## How to complete this task:
These entries must be printed again exactly as they are.

*** Data extract ***

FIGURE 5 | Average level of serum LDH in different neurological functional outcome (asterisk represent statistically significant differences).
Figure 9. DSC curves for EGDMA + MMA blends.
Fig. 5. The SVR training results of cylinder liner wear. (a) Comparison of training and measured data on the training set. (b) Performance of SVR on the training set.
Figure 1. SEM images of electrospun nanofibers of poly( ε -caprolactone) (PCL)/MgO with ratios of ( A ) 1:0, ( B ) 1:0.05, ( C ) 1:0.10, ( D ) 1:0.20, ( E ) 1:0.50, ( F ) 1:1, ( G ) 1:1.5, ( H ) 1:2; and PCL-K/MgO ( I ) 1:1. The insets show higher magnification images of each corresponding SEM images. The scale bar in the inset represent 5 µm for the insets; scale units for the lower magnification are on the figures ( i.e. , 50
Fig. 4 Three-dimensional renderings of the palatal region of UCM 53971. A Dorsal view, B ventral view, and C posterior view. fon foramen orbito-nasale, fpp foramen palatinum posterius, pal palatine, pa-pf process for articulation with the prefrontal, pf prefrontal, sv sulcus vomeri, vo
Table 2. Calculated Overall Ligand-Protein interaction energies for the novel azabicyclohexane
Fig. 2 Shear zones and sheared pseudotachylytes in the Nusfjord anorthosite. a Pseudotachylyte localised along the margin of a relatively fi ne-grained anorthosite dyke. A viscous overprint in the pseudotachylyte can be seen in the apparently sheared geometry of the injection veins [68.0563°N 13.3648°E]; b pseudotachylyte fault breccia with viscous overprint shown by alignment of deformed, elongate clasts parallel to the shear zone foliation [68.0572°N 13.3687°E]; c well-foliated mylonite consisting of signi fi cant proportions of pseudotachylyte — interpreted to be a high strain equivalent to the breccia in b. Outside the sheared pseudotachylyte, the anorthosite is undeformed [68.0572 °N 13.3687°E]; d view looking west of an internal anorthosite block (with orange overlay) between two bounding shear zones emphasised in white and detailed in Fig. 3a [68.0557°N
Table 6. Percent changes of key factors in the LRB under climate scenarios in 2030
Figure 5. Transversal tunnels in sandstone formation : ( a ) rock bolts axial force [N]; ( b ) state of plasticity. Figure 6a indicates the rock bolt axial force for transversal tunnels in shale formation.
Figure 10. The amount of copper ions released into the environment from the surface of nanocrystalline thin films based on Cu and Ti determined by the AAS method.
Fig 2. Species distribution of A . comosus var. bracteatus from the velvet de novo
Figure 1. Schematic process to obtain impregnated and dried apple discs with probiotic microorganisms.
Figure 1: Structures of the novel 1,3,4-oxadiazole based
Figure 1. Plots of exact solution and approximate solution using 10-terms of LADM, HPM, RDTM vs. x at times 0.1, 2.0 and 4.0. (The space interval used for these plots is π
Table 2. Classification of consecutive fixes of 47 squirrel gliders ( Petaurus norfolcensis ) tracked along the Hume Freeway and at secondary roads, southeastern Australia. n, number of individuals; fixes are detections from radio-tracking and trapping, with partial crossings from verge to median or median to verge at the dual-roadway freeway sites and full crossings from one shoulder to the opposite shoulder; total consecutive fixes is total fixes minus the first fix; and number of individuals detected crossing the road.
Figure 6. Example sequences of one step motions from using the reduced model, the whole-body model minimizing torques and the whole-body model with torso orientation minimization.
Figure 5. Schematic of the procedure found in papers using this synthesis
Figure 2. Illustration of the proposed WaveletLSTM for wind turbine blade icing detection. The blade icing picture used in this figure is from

*** End of Data extract ***

## Task answer:
FIGURE 5 | Average level of serum LDH in different neurological functional outcome (asterisk represent statistically significant differences).
Figure 9. DSC curves for EGDMA + MMA blends.
Fig. 5. The SVR training results of cylinder liner wear. (a) Comparison of training and measured data on the training set. (b) Performance of SVR on the training set.
Figure 1. SEM images of electrospun nanofibers of poly( ε -caprolactone) (PCL)/MgO with ratios of ( A ) 1:0, ( B ) 1:0.05, ( C ) 1:0.10, ( D ) 1:0.20, ( E ) 1:0.50, ( F ) 1:1, ( G ) 1:1.5, ( H ) 1:2; and PCL-K/MgO ( I ) 1:1. The insets show higher magnification images of each corresponding SEM images. The scale bar in the inset represent 5 µm for the insets; scale units for the lower magnification are on the figures ( i.e. , 50
Fig. 4 Three-dimensional renderings of the palatal region of UCM 53971. A Dorsal view, B ventral view, and C posterior view. fon foramen orbito-nasale, fpp foramen palatinum posterius, pal palatine, pa-pf process for articulation with the prefrontal, pf prefrontal, sv sulcus vomeri, vo
Table 2. Calculated Overall Ligand-Protein interaction energies for the novel azabicyclohexane
Fig. 2 Shear zones and sheared pseudotachylytes in the Nusfjord anorthosite. a Pseudotachylyte localised along the margin of a relatively fi ne-grained anorthosite dyke. A viscous overprint in the pseudotachylyte can be seen in the apparently sheared geometry of the injection veins [68.0563°N 13.3648°E]; b pseudotachylyte fault breccia with viscous overprint shown by alignment of deformed, elongate clasts parallel to the shear zone foliation [68.0572°N 13.3687°E]; c well-foliated mylonite consisting of signi fi cant proportions of pseudotachylyte — interpreted to be a high strain equivalent to the breccia in b. Outside the sheared pseudotachylyte, the anorthosite is undeformed [68.0572 °N 13.3687°E]; d view looking west of an internal anorthosite block (with orange overlay) between two bounding shear zones emphasised in white and detailed in Fig. 3a [68.0557°N
Table 6. Percent changes of key factors in the LRB under climate scenarios in 2030
Figure 5. Transversal tunnels in sandstone formation : ( a ) rock bolts axial force [N]; ( b ) state of plasticity. Figure 6a indicates the rock bolt axial force for transversal tunnels in shale formation.
Figure 10. The amount of copper ions released into the environment from the surface of nanocrystalline thin films based on Cu and Ti determined by the AAS method.
Fig 2. Species distribution of A . comosus var. bracteatus from the velvet de novo
Figure 1. Schematic process to obtain impregnated and dried apple discs with probiotic microorganisms.
Figure 1: Structures of the novel 1,3,4-oxadiazole based
Figure 1. Plots of exact solution and approximate solution using 10-terms of LADM, HPM, RDTM vs. x at times 0.1, 2.0 and 4.0. (The space interval used for these plots is π
Table 2. Classification of consecutive fixes of 47 squirrel gliders ( Petaurus norfolcensis ) tracked along the Hume Freeway and at secondary roads, southeastern Australia. n, number of individuals; fixes are detections from radio-tracking and trapping, with partial crossings from verge to median or median to verge at the dual-roadway freeway sites and full crossings from one shoulder to the opposite shoulder; total consecutive fixes is total fixes minus the first fix; and number of individuals detected crossing the road.
Figure 6. Example sequences of one step motions from using the reduced model, the whole-body model minimizing torques and the whole-body model with torso orientation minimization.
Figure 5. Schematic of the procedure found in papers using this synthesis
Figure 2. Illustration of the proposed WaveletLSTM for wind turbine blade icing detection. The blade icing picture used in this figure is from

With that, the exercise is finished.